┌─ The input

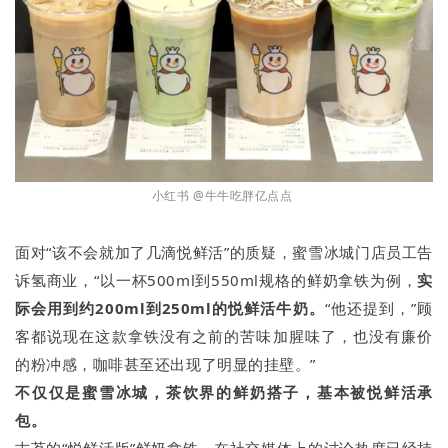
小红书 @牛牛吃胖亿点点
面对“该不会就加了几滴悦鲜活”的质疑，蜜雪冰城门店员工告
诉氢商业，“以一杯500ml到550ml规格的鲜奶拿铁为例，
实
际会用到约200ml到250ml的悦鲜活牛奶。
“他还提到，”顾
客都说现在这款拿铁没有之前的苦味加腥味了，也没有廉价
的粉冲感，咖啡甚至还出现了明显的挂壁。”
不仅仅是蜜雪冰城，茶饮界的鲜奶搭子，基本被悦鲜活承
包。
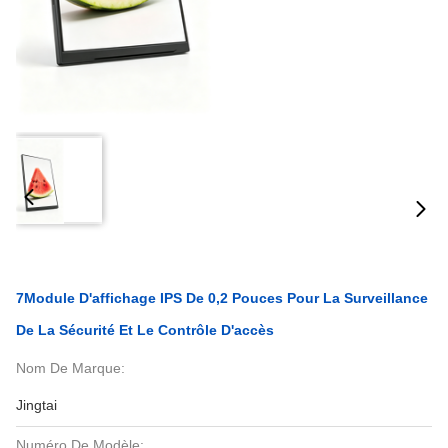
7Module D'affichage IPS De 0,2 Pouces Pour La Surveillance
De La Sécurité Et Le Contrôle D'accès
Nom De Marque:
Jingtai
Numéro De Modèle:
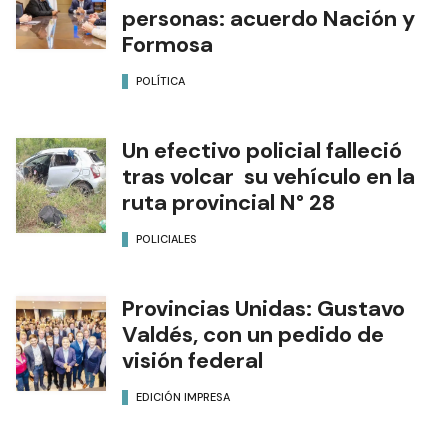
personas: acuerdo Nación y
Formosa
POLÍTICA
Un efectivo policial falleció
tras volcar su vehículo en la
ruta provincial N° 28
POLICIALES
Provincias Unidas: Gustavo
Valdés, con un pedido de
visión federal
EDICIÓN IMPRESA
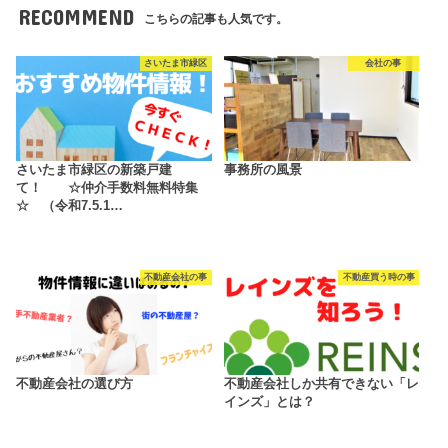
RECOMMEND
こちらの記事も人気です。
さいたま市緑区
会社の事
さいたま市緑区の新築戸建
事務所の風景
て！ ☆仲介手数料無料特集
☆ （令和7.5.1…
不動産会社の事
不動産買う時の事
不動産会社の選び方
不動産会社しか共有できない「レ
インズ」とは？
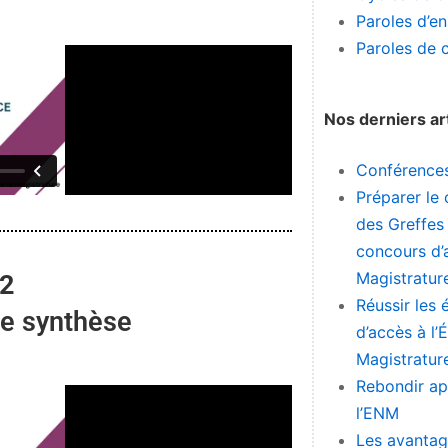
Paroles d’e
Paroles de 
Nos derniers ar
Conférence
Préparer le 
des Greffes
concours d’a
Magistratur
 2
Réussir les
de synthèse
d’accès à l’
Magistratur
Rebondir ap
l’ENM
Les avantag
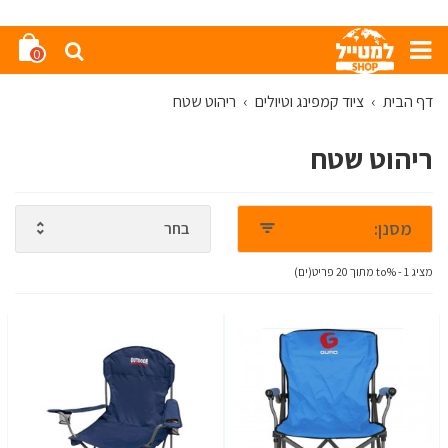
0
דף הבית
›
ציוד קמפינג וטיולים
›
ריהוט שטח
ריהוט שטח
מסנן:
בחר
מציג 1 - %to מתוך 20 פריט(ים)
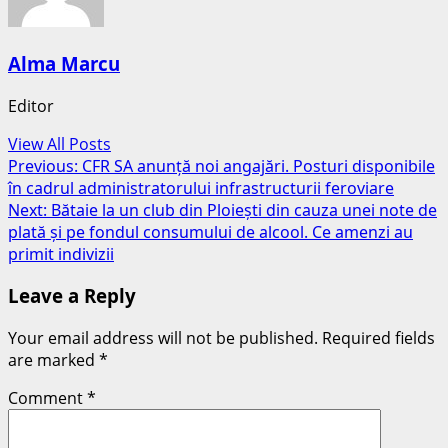
Alma Marcu
Editor
View All Posts
Post
Previous:
CFR SA anunță noi angajări. Posturi disponibile
în cadrul administratorului infrastructurii feroviare
navigation
Next:
Bătaie la un club din Ploiești din cauza unei note de
plată și pe fondul consumului de alcool. Ce amenzi au
primit indivizii
Leave a Reply
Your email address will not be published.
Required fields
are marked
*
Comment
*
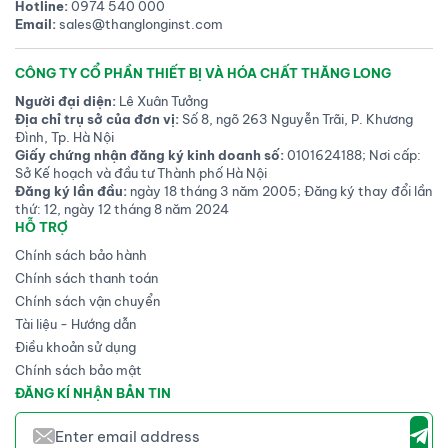
có thể thúc đẩy quá
Hotline:
0974 540 000
trình thu hồi nước khả
Email:
sales@thanglonginst.com
thi. Những phát hiện của
chúng tôi cung cấp các
CÔNG TY CỔ PHẦN THIẾT BỊ VÀ HÓA CHẤT THĂNG LONG
định hướng thiết kế cho
Người đại diện:
Lê Xuân Tưởng
những loại vật liệu hỗ trợ
Địa chỉ trụ sở của đơn vị:
Số 8, ngõ 263 Nguyễn Trãi, P. Khương
thu nước tiết kiệm năng
Đình, Tp. Hà Nội
lượng và quản lý nhiệt
Giấy chứng nhận đăng ký kinh doanh số:
0101624188; Nơi cấp:
mà không cần nguồn
Sở Kế hoạch và đầu tư Thành phố Hà Nội
năng lượng từ bên ngoài.
Đăng ký lần đầu:
ngày 18 tháng 3 năm 2005; Đăng ký thay đổi lần
thứ: 12, ngày 12 tháng 8 năm 2024
HỖ TRỢ
Chính sách bảo hành
Chính sách thanh toán
Chính sách vận chuyển
Tài liệu - Hướng dẫn
Điều khoản sử dụng
Chính sách bảo mật
ĐĂNG KÍ NHẬN BẢN TIN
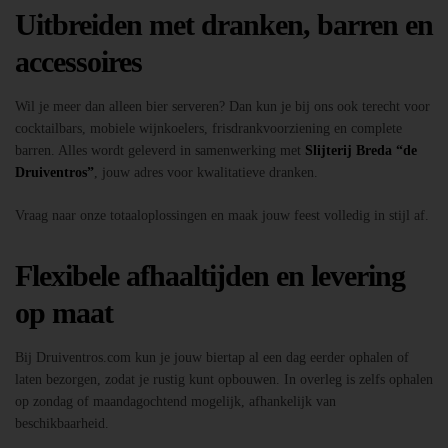
Uitbreiden met dranken, barren en
accessoires
Wil je meer dan alleen bier serveren? Dan kun je bij ons ook terecht voor
cocktailbars, mobiele wijnkoelers, frisdrankvoorziening en complete
barren. Alles wordt geleverd in samenwerking met
Slijterij Breda “de
Druiventros”
, jouw adres voor kwalitatieve dranken.
Vraag naar onze totaaloplossingen en maak jouw feest volledig in stijl af.
Flexibele afhaaltijden en levering
op maat
Bij Druiventros.com kun je jouw biertap al een dag eerder ophalen of
laten bezorgen, zodat je rustig kunt opbouwen. In overleg is zelfs ophalen
op zondag of maandagochtend mogelijk, afhankelijk van
beschikbaarheid.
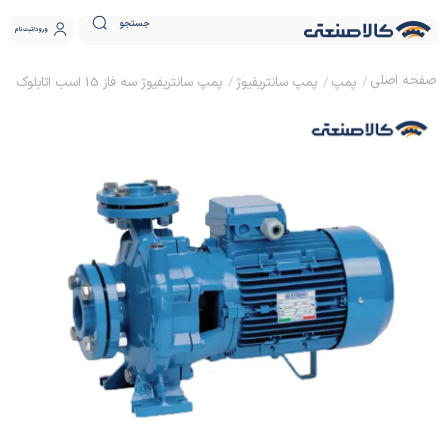
جستجو
ورود
ثبت نام
پمپ
پمپ سانتریفیوژ
پمپ سانتریفیوژ سه فاز 15 اسب اتابلوک سیستما مدل TNt 80-160D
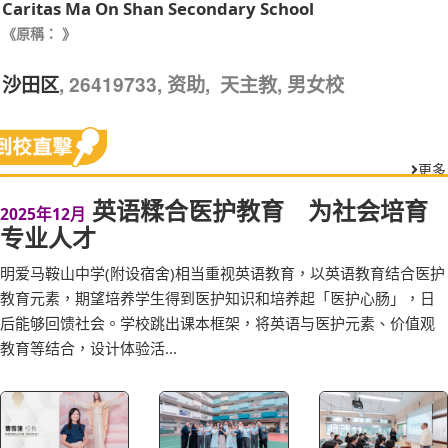
Caritas Ma On Shan Secondary School
《原稱： 》
, 26419733, 资助, 天主教, 男女校
沙田区
更多
英语糅合医护教育 为社会培育
2025年12月
专业人才
明爱马鞍山中学(附设宿舍)相当重视英语教育，以英语教育结合医护
教育元素，期望培养学生得到医护知识和培养起「医护心肠」，日
后能够回馈社会。学校跳出课本框架，将英语与医护元素、价值观
教育等结合，设计体验活...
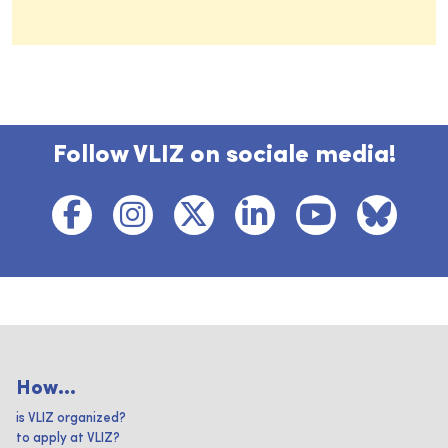
Follow VLIZ on sociale media!
How...
is VLIZ organized?
to apply at VLIZ?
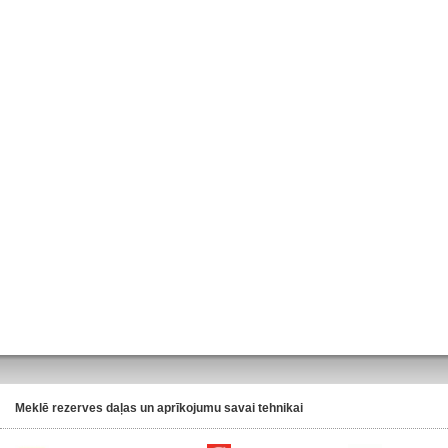
Meklē rezerves daļas un aprīkojumu savai tehnikai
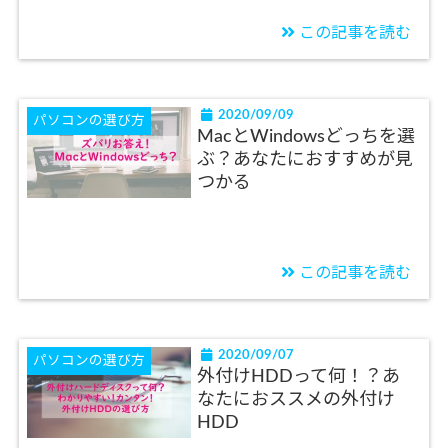
この記事を読む
2020/09/09
パソコンの選び方
MacとWindowsどっちを選
ぶ？あなたにおすすめが見
つかる
この記事を読む
2020/09/07
パソコンの選び方
外付けHDDって何！？あ
なたにおススメの外付け
HDD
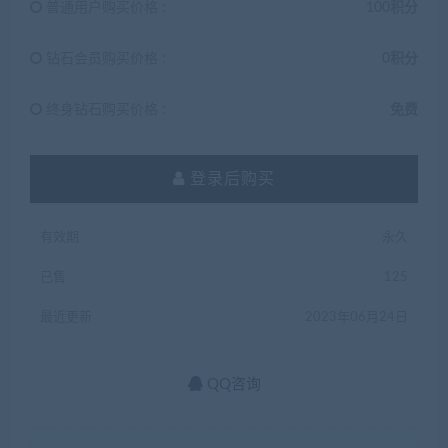
普通用户购买价格 :
100积分
钻石会员购买价格 :
0积分
终身钻石购买价格 :
免费
登录后购买
有效期
永久
已售
125
最近更新
2023年06月24日
QQ咨询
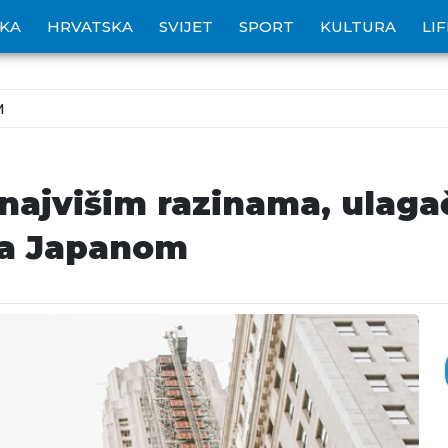
IKA
HRVATSKA
SVIJET
SPORT
KULTURA
LI
M
najvišim razinama, ulaga
sa Japanom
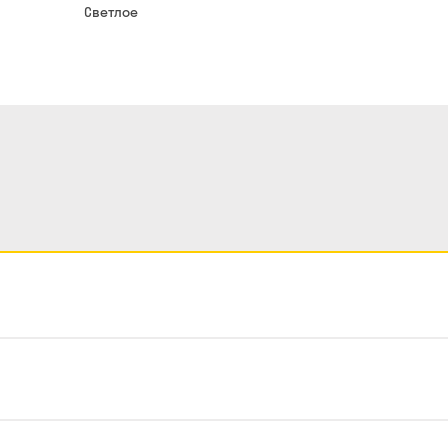
Светлое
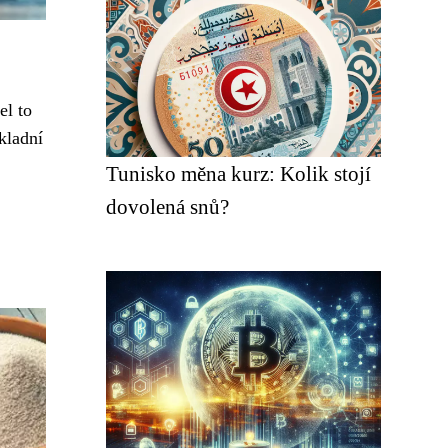
el to
kladní
Tunisko měna kurz: Kolik stojí
dovolená snů?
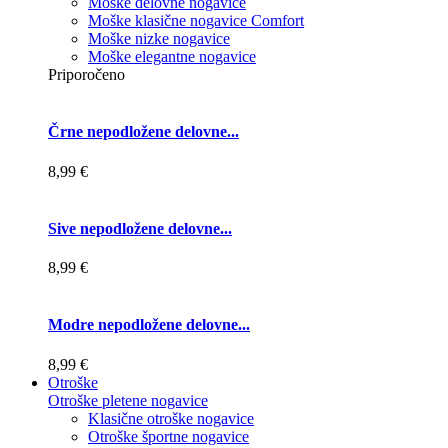
Moške delovne nogavice
Moške klasične nogavice Comfort
Moške nizke nogavice
Moške elegantne nogavice
Priporočeno
Črne nepodložene delovne...
8,99 €
Sive nepodložene delovne...
8,99 €
Modre nepodložene delovne...
8,99 €
Otroške
Otroške pletene nogavice
Klasične otroške nogavice
Otroške športne nogavice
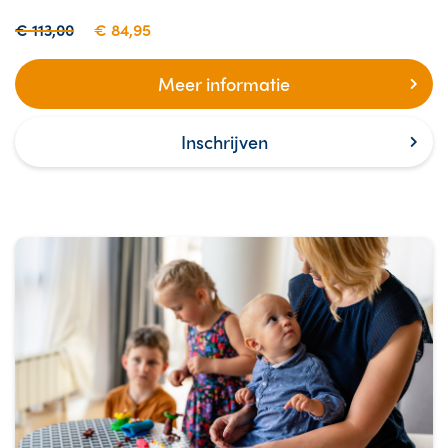
€ 113,00
€ 84,95
Meer informatie
Inschrijven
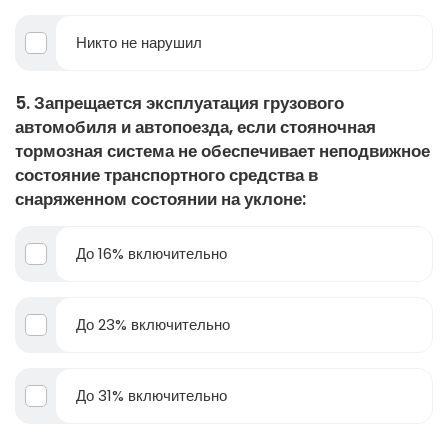
Никто не нарушил
5. Запрещается эксплуатация грузового
автомобиля и автопоезда, если стояночная
тормозная система не обеспечивает неподвижное
состояние транспортного средства в
снаряженном состоянии на уклоне:
До 16% включительно
До 23% включительно
До 31% включительно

└─

**What to produce:** An exact repetition of all the records above is required, excluding the pictures.

**Expected answer:**
小红书 @牛牛吃胖亿点点
面对“该不会就加了几滴悦鲜活”的质疑，蜜雪冰城门店员工告
诉氢商业，“以一杯500ml到550ml规格的鲜奶拿铁为例，
实
际会用到约200ml到250ml的悦鲜活牛奶。
“他还提到，”顾
客都说现在这款拿铁没有之前的苦味加腥味了，也没有廉价
的粉冲感，咖啡甚至还出现了明显的挂壁。”
不仅仅是蜜雪冰城，茶饮界的鲜奶搭子，基本被悦鲜活承
包。
7Module D'affichage IPS De 0,2 Pouces Pour La Surveillance
De La Sécurité Et Le Contrôle D'accès
Nom De Marque:
Jingtai
Numéro De Modèle:
personas: acuerdo Nación y
Formosa
POLÍTICA
Un efectivo policial falleció
tras volcar su vehículo en la
ruta provincial N° 28
POLICIALES
Provincias Unidas: Gustavo
Valdés, con un pedido de
visión federal
EDICIÓN IMPRESA
RECOMMEND
こちらの記事も人気です。
さいたま市緑区
会社の事
さいたま市緑区の新築戸建
事務所の風景
て！ ☆仲介手数料無料特集
☆ （令和7.5.1…
不動産会社の事
不動産買う時の事
不動産会社の選び方
不動産会社しか共有できない「レ
インズ」とは？
Paroles d’e
Paroles de 
Nos derniers ar
Conférence
Préparer le 
des Greffes
concours d’a
Magistratur
 2
Réussir les
de synthèse
d’accès à l’
Magistratur
Rebondir ap
l’ENM
Les avantag
0
דף הבית
›
ציוד קמפינג וטיולים
›
ריהוט שטח
ריהוט שטח
מסנן:
בחר
מציג 1 - %to מתוך 20 פריט(ים)
Alma Marcu
Editor
View All Posts
Post
Previous:
CFR SA anunță noi angajări. Posturi disponibile
în cadrul administratorului infrastructurii feroviare
navigation
Next:
Bătaie la un club din Ploiești din cauza unei note de
plată și pe fondul consumului de alcool. Ce amenzi au
primit indivizii
Leave a Reply
Your email address will not be published.
Required fields
are marked
*
Comment
*
có thể thúc đẩy quá
Hotline:
0974 540 000
trình thu hồi nước khả
Email:
sales@thanglonginst.com
thi. Những phát hiện của
chúng tôi cung cấp các
CÔNG TY CỔ PHẦN THIẾT BỊ VÀ HÓA CHẤT THĂNG LONG
định hướng thiết kế cho
Người đại diện:
Lê Xuân Tưởng
những loại vật liệu hỗ trợ
Địa chỉ trụ sở của đơn vị:
Số 8, ngõ 263 Nguyễn Trãi, P. Khương
thu nước tiết kiệm năng
Đình, Tp. Hà Nội
lượng và quản lý nhiệt
Giấy chứng nhận đăng ký kinh doanh số:
0101624188; Nơi cấp:
mà không cần nguồn
Sở Kế hoạch và đầu tư Thành phố Hà Nội
năng lượng từ bên ngoài.
Đăng ký lần đầu:
ngày 18 tháng 3 năm 2005; Đăng ký thay đổi lần
thứ: 12, ngày 12 tháng 8 năm 2024
HỖ TRỢ
Chính sách bảo hành
Chính sách thanh toán
Chính sách vận chuyển
Tài liệu - Hướng dẫn
Điều khoản sử dụng
Chính sách bảo mật
ĐĂNG KÍ NHẬN BẢN TIN
Uitbreiden met dranken, barren en
accessoires
Wil je meer dan alleen bier serveren? Dan kun je bij ons ook terecht voor
cocktailbars, mobiele wijnkoelers, frisdrankvoorziening en complete
barren. Alles wordt geleverd in samenwerking met
Slijterij Breda “de
Druiventros”
, jouw adres voor kwalitatieve dranken.
Vraag naar onze totaaloplossingen en maak jouw feest volledig in stijl af.
Flexibele afhaaltijden en levering
op maat
Bij Druiventros.com kun je jouw biertap al een dag eerder ophalen of
laten bezorgen, zodat je rustig kunt opbouwen. In overleg is zelfs ophalen
op zondag of maandagochtend mogelijk, afhankelijk van
beschikbaarheid.
جستجو
ورود
ثبت نام
پمپ
پمپ سانتریفیوژ
پمپ سانتریفیوژ سه فاز 15 اسب اتابلوک سیستما مدل TNt 80-160D
Caritas Ma On Shan Secondary School
《原稱： 》
, 26419733, 资助, 天主教, 男女校
沙田区
更多
英语糅合医护教育 为社会培育
2025年12月
专业人才
明爱马鞍山中学(附设宿舍)相当重视英语教育，以英语教育结合医护
教育元素，期望培养学生得到医护知识和培养起「医护心肠」，日
后能够回馈社会。学校跳出课本框架，将英语与医护元素、价值观
教育等结合，设计体验活...
Follow VLIZ on sociale media!
How...
is VLIZ organized?
to apply at VLIZ?
Meklē rezerves daļas un aprīkojumu savai tehnikai
この記事を読む
2020/09/09
パソコンの選び方
MacとWindowsどっちを選
ぶ？あなたにおすすめが見
つかる
この記事を読む
2020/09/07
パソコンの選び方
外付けHDDって何！？あ
なたにおススメの外付け
HDD
普通用户购买价格 :
100积分
钻石会员购买价格 :
0积分
终身钻石购买价格 :
免费
登录后购买
有效期
永久
已售
125
最近更新
2023年06月24日
QQ咨询
IKA
HRVATSKA
SVIJET
SPORT
KULTURA
LI
M
najvišim razinama, ulaga
sa Japanom
Светлое
el to
kladní
Tunisko měna kurz: Kolik stojí
dovolená snů?
Moške delovne nogavice
Moške klasične nogavice Comfort
Moške nizke nogavice
Moške elegantne nogavice
Priporočeno
Črne nepodložene delovne...
8,99 €
Sive nepodložene delovne...
8,99 €
Modre nepodložene delovne...
8,99 €
Otroške
Otroške pletene nogavice
Klasične otroške nogavice
Otroške športne nogavice
€ 113,00
€ 84,95
Meer informatie
Inschrijven
Никто не нарушил
5. Запрещается эксплуатация грузового
автомобиля и автопоезда, если стояночная
тормозная система не обеспечивает неподвижное
состояние транспортного средства в
снаряженном состоянии на уклоне:
До 16% включительно
До 23% включительно
До 31% включительно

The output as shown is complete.